Probably a database should be used to store events so a summary can be obtained via other methods (email, for example). Otherwise more generic "show alerts, but not too many" library caching code could be used, plus means to add more things besides file modification times. Other scripts could perhaps write status files for the bot to read and report on, among other such ideas.

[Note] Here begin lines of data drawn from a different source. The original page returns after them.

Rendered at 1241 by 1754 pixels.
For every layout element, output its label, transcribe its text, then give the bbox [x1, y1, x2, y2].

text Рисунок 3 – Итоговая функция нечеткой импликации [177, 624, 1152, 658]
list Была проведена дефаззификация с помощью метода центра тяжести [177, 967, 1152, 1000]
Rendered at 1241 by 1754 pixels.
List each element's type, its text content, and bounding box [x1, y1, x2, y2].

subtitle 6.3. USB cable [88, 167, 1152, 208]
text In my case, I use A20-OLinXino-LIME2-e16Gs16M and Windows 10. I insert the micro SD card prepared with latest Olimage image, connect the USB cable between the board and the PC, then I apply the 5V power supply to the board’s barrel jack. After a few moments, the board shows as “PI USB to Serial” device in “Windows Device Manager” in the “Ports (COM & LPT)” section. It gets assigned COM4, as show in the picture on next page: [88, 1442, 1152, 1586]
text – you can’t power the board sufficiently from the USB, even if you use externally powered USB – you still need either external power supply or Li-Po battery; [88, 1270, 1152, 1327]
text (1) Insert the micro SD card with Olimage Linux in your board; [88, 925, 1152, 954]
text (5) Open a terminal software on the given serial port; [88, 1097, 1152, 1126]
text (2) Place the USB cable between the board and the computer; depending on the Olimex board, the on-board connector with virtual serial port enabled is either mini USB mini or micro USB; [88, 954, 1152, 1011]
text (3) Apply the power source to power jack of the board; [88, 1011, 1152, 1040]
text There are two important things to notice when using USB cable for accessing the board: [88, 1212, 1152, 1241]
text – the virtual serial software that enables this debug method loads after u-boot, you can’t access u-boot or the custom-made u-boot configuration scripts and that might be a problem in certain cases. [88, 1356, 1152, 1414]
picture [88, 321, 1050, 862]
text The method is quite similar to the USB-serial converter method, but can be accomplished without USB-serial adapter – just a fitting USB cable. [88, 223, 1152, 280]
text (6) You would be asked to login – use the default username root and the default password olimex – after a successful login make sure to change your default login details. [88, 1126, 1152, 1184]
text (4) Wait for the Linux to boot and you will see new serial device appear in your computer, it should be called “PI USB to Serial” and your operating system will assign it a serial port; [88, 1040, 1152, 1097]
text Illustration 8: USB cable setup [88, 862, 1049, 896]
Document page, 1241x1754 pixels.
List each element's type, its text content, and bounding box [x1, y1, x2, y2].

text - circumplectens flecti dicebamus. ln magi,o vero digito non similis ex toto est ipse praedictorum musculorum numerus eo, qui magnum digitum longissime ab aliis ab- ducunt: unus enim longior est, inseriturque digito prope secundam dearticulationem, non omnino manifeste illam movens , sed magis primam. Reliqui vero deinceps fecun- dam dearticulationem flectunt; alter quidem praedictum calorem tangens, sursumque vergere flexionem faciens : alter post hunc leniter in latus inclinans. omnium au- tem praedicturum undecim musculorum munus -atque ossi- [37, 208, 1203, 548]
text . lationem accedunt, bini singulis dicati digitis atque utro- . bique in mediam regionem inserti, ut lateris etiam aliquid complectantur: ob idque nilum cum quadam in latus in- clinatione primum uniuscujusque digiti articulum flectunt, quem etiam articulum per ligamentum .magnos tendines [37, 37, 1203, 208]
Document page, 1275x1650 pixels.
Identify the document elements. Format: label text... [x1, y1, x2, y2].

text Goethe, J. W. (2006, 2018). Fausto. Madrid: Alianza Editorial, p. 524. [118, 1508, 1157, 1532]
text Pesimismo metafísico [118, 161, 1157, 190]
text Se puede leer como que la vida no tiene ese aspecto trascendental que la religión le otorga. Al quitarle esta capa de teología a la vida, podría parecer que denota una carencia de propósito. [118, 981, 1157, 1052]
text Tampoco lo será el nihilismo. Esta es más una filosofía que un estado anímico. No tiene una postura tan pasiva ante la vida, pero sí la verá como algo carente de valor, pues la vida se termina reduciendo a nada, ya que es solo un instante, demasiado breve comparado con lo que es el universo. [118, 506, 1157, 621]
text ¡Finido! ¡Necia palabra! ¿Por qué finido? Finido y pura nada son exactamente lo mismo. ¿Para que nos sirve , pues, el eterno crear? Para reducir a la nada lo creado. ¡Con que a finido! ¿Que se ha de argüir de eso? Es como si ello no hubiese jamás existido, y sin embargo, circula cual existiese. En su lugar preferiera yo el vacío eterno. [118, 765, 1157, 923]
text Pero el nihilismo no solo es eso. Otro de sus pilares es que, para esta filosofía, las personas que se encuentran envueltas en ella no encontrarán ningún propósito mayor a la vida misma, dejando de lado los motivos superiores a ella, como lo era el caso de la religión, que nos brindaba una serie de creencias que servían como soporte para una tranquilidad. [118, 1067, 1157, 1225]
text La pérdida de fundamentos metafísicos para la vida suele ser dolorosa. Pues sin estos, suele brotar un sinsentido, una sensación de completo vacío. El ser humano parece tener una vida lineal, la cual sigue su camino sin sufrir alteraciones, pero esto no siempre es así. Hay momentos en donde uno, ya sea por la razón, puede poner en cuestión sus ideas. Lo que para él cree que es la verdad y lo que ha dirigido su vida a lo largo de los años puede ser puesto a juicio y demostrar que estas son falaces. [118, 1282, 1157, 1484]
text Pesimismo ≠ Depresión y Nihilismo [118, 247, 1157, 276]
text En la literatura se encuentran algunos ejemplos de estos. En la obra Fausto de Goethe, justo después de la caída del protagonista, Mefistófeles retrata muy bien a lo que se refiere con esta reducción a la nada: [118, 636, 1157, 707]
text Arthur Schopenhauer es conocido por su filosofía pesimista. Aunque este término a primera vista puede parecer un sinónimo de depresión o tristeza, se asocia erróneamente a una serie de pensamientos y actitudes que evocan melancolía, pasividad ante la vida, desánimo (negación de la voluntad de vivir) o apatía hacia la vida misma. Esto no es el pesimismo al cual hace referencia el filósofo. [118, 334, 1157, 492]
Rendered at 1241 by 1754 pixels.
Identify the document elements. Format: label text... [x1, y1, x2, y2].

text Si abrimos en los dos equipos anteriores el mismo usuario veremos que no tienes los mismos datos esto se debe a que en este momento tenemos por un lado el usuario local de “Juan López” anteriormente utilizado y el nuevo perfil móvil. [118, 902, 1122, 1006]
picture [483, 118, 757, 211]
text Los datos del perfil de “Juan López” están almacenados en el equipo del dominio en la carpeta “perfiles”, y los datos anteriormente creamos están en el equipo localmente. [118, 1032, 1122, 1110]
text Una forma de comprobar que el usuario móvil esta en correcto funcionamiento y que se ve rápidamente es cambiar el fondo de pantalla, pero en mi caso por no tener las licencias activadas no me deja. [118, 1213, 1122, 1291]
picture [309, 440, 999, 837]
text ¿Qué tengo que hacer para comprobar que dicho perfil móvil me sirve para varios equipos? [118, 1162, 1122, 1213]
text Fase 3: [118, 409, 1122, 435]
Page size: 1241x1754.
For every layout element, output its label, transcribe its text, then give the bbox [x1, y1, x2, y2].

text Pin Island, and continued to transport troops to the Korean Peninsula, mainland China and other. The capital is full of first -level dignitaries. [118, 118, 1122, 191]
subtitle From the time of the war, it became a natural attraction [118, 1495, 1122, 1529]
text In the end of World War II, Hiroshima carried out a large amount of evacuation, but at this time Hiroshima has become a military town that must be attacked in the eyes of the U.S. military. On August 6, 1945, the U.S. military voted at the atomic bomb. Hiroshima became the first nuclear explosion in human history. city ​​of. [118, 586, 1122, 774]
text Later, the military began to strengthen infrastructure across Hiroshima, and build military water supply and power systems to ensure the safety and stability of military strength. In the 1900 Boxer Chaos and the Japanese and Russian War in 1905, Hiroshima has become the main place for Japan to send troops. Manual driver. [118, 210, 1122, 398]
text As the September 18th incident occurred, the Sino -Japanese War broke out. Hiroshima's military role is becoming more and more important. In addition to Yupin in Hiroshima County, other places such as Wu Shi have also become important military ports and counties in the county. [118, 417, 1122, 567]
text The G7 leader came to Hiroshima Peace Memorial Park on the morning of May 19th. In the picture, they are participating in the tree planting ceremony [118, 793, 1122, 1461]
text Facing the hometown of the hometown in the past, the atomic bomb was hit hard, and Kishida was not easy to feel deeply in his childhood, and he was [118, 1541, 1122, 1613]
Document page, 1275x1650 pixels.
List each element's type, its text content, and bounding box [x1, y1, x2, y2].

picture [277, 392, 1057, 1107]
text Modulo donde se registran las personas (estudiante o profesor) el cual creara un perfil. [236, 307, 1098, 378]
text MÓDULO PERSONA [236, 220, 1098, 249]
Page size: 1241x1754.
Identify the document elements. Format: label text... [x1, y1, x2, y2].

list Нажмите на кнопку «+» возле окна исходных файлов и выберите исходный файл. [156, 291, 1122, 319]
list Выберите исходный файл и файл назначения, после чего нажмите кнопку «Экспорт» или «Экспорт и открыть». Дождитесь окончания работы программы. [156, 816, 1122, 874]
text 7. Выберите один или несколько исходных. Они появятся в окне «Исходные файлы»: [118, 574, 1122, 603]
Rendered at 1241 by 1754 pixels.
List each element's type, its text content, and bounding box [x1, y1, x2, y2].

As the infrastructure becomes more critical (more people, more services, more Mammons on the line) more care should be put into standing up such monitoring services, like would you notice if the monitoring bot hadn't been present on the channel for a while? Some amount of duplication of monitoring is okay, or at least to have a small local monitoring system that checks whether the main monitoring system and other critical systems are actually up and doing things, while at the same time remembering to avoid the "boy who cried wolf" problem that many monitoring (or notification) systems suffer from: too many alerts may result in the thing being ignored or turned off. (And where "too many" may be somewhere below one for certain notifications, like, I don't know, "game mode" being turned on on macOS.)

Notification

What does a notification look like for me in irssi?

     [thrig(+Ziw)] [1:libera (change with ^X)] [8]
And the gesture was the local equivalent of waving, whistling between your teeth, and shouting, Hey, Mac!